Open lilith opened 2 months ago
Hi, apologies for the delay in response.
Robust and safe for use on web-servers, in process We align in priorities there, but we don't use failable allocations yet, but that can be added.
Be correct: especially about color profiles, linear-light image resampling, image scaling weight calculation, border pixels, minimize jpeg decoding/encoding artifacts, etc Priorities align, but most of them aren't included yet, I.e you can write a pipeline to do linear light image sampling by stitching the components together, the jpeg decoding artifacts is almost complete once I switch to a more accurate color upsampler.
Optimize image compression for web use Align: The problem is I haven't really written a complex compressor, (PNG maybe?, but it's still not yet ready), I have plans maybe in the future for a better jxl encoder, a webp one and maybe (far fetched) avif
Allow for end-to-end optimizations that aren't possible with an imperative API Such increase complexity so I tend to deal with them on a case to case basis.
Sustainability Maybe look into ways to get paid for maintenance, e.g something like https://www.sovereigntechfund.de/ or https://nlnet.nl/project/libvips/ , also github sponsors is another way, but this would be more viable if the library gains traction
Robust ABI & bindings for multiple languages (including C#, Node, C)
The architecture of zune-image makes abi binding easy since filters are implemented as consumers of an image and not extenders , meaning Brigthen(new_value).execute(image)?
instead of image.brighten(new_value
) which means less breaks in the core api,
Cross-platform, cross-architecture support. I have to support Windows, Linux, and macOS on x86_64 and aarch64, in that order, but also 32-bit x86 on Windows (for now, hopefully 32-bit dies soon). WASM is also a goal, but not yet something Imageflow targets in CI.
My reccomendation would be to depend on core image libraries and write the glue your own way,
There exist quite large differences to how zune-image
does processing, e.g I chose to process images in planar (RRRR,GGG,BBB) instead of interleaved (R,G,B) to make operations easier, but this means we have to decode the whole image before processing, if end-to-end latency is of utmost priority an interleaved architecture may work better, feeding pixels into the pipeline as they are decoded.

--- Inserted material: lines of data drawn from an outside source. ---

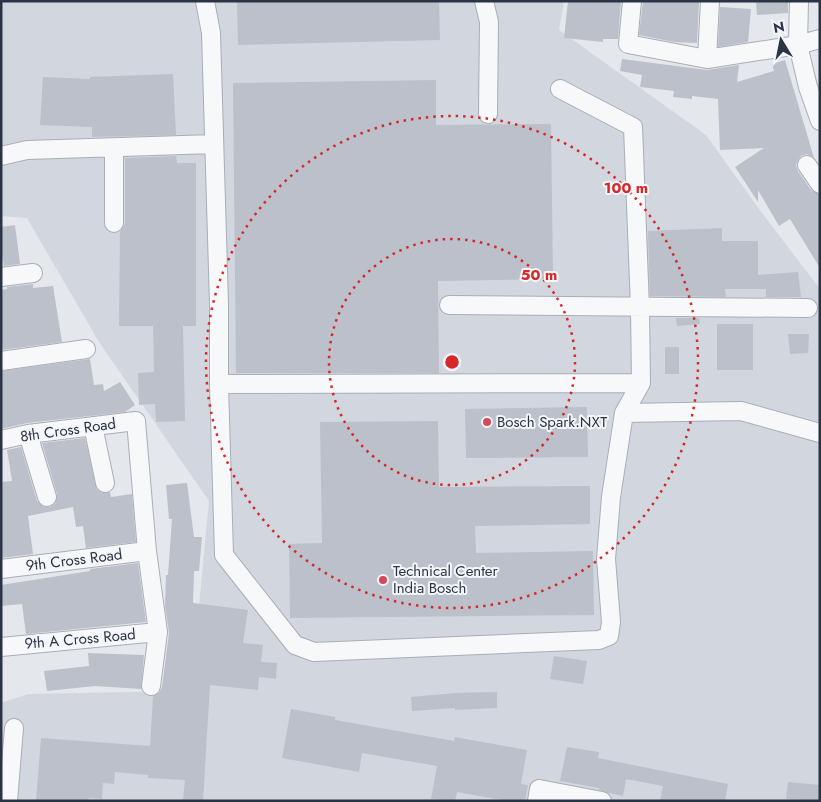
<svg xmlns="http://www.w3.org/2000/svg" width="821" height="802" viewBox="0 0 821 802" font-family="Jost,sans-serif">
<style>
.built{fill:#d2d6de}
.building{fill:#bbc0ca}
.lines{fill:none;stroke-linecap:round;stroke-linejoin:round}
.minor-casing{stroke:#a9aeb7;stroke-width:20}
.minor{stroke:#f7f8fa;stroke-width:18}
.ring{fill:none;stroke:#d62828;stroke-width:2.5;stroke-dasharray:2.5 5}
.poi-dot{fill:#d1495b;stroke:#f4f6f9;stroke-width:2}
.labels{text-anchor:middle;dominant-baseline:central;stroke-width:4;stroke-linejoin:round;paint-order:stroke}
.poi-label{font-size:15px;fill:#2b3445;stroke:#f4f6f9;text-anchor:start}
.street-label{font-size:15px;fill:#2b3445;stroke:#f4f6f9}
.centre{fill:#d62828;stroke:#f4f6f9;stroke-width:2.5}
.ring-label{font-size:15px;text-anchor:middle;font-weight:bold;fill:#d62828;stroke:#f4f6f9;stroke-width:4;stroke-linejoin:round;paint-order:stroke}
</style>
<rect width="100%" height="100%" fill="#e4e7ec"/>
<!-- built -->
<path class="built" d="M1,1H564L559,30L706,135L759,209L820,289V801H1V703L28,694L191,691L209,501L99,342L27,218L1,216Z"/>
<!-- building -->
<path class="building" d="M237,1H439L440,40L238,45Z
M568,1H621L618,39H603V42L564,38Z
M643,1H699L697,43L674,42L639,35Z
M756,1H788V13L757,15Z
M720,7L751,9L748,42L718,47Z
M622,59L707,70L739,65L737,82L774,71L772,64L785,60L814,158L807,154L801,156L798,160L796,165L798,171L811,190L820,194V268L790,219L779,226L758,190V202L735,167L764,148L720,150L718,99L692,96V99L673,97L674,91L640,87L642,75L620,71Z
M173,74L176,135L92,137V127L40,125L43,77L90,79V77Z
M436,80V125L551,124L553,279L438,281L439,373H236L233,83Z
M176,156L177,163H196V326H183L185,421L156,422L155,404L139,405L138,373L154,372L153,326H119L120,232L123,228L125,223V158Z
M15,225L20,264L4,266L1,248V227Z
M722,228V241H758V275L798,272L801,297H766V289H725L726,297L650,296L648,231Z
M33,284V288L53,286L62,342L2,350L1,290L7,289V287Z
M676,318H699L700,324L677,326Z
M717,324H753V370H717Z
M788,334H809L808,353L790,354Z
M665,347H679V374H665Z
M90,359L94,385L103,384L104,391L120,382L135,405L125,412L27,423L1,429V371Z
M587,407L588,457L466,458L465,409Z
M438,421L439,487L590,486V524L475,526L476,553L593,551L594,615L290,618L289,544L322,543L320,422Z
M85,438L97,490L102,493L110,492L111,497L132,494L136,542L86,548L83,526L76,527L73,507L28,516L33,554L1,558V482L12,481L7,450L21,447L37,501L44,507H50L55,504L57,494L42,443Z
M187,483L194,537H202L199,571H194L193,603L248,610L243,643L263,645L261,662L277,663L276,679L259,677L258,690L210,685L203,801H183L185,780L148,778V775L115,772L114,784L103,783L102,799L89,798L88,801H36L41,738L150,746L153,696L159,693L162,687L169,633L165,606L166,575H168L172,519H169L166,485Z
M138,563L146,622L26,634L22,604L1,606V585L90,571V569Z
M88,653L144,655L141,689L95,686L47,691L44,671L89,666Z
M554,656L587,661L583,684L550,679Z
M497,692V708L455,710V708L412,711L411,697L455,693Z
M291,709L335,717V720L454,741L455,737L527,750L521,784L528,785L525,801H508L457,792L455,801L431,799L437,766L362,753L359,772L282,758Z
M567,747L599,752L598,758L728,784L725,801H660L663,786L626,779L623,796L609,793L599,790V788L560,781Z
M788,782L820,785V801L786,799Z"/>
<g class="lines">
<defs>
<path id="minor" d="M205,1L211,33L219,304V384L224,555L295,645L314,652L599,640L609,636L611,622L606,559L611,497L624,413L641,383
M484,1L489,22L488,114
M632,1L628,44L707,59L798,45L820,39
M799,1L798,45L808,87L820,121
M707,59L710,1
M1,156L27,150L214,144
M807,165L820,184
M114,223V148
M1,277L33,273
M449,305L808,308
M1,361L86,349
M219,384L641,383L640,308L633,127L560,89
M624,413L741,411L820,433
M93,426L105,483
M28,434L47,497
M1,440L28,434L136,421L147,551L158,632L151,686
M1,569L147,551
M1,647L158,632
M8,801L14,728
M537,801L539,789L602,801"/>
</defs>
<!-- minor casing -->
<use href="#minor" class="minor-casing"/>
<!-- minor -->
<use href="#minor" class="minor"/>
</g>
<!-- distance rings -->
<g class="ring">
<circle cx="452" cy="362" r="123"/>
<circle cx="452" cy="362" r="246"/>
</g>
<!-- markers -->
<g class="poi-dot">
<circle cx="487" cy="422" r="5"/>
<circle cx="383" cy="580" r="5"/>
</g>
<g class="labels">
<!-- poi labels -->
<g class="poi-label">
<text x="497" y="422">Bosch Spark.NXT</text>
<text x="393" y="571">Technical Center<tspan x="393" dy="17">India Bosch</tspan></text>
</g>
<!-- street labels -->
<g class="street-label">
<text transform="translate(68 430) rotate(-8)">8th Cross Road</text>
<text transform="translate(74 560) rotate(-7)">9th Cross Road</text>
<text transform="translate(80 639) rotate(-5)">9th A Cross Road</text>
</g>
</g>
<circle cx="452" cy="362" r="8" class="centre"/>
<g class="ring-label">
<text x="626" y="193">100 m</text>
<text x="539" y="280">50 m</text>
</g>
<!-- border -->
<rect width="821" height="802" fill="none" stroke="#2b3445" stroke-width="5"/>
<!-- north arrow -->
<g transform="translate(781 40) rotate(350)" stroke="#f4f6f9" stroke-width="4" paint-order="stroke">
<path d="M0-4L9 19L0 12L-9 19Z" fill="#2b3445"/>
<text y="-8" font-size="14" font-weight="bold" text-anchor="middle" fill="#2b3445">N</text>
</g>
</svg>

Operations can be easily ported to support that, as they are written as functions that work on one channel and it makes it better since you can include only operations imageflow supports
It's great to hear how much overlap there is in our goals!
Imageflow resolves the operation graph to imperative instructions, so there's no need for underlying functions to be graph-based.
And it not like I can't use my own encoding logic.
A couple questions on performance:
Downscaling during IDCT is really useful when you can verify the signal loss is insignificant and are doing a later sufficiently larger factor downscale. I generated C code for a bunch of kernels and brute force tested them for DSSIM impact, then injected it into the jpeg decoder. 8x8->nxn SIMD kernels are really fast. Have you looked into doing anything like that?
Premultiplication of the alpha channel is essential prior to downsampling, or you can get extraordinary artifacts. Have you noticed a penalty for planar memory layout when premultiplying and reversing it? I haven't run benchmarks, and would love to know what the impact is when doing compositing/resampling in planar mode.
Imageflow current works on entire image frames, and doesn't support streaming or region-tiled operations. That said, it definitely limits the upper bound of image dimensions and is really problematic in constrained memory situations. I initially made this choise due to speed/cache benefits, predictability (don't want to stall out indefinitely for I/O reasons with big buffers in play), and how complex the ABI/FFI interface gets if you want to support async across language barriers. That said, libvips is proof that you can have both speed and low memory impact - something relevant for serverless function hosting limitations.
What I haven't tested is how broadly image encoders are affected by streaming vs whole image. Final image file size is king, and some optimizations need to review all the data first.
I'm the author of imageflow. It's a (much older) project with similar goals (secure, correct, fast in that order), and in an ideal world we would find ways to share code and effort and collaboration. With the prevalence of gain maps, avif, jxl, and HDR, I'm looking at a rewrite soon.
In that line, I'm wondering about what might be goals and non-goals for this project. Here are some criteria I had for Imageflow
Knowing where our goals align would be pretty great; if there are areas that I can contribute Imageflow's unique advanages to zune-image and then merge a crate or two, it would let me write more useful features. Fast AI 4x upscaling and AI auto-enhancement, salience detection, etc, are all things I'd love to make happen, but I can't allocate that kind of effort while also juggling all the other aspects of my end-to-end solution.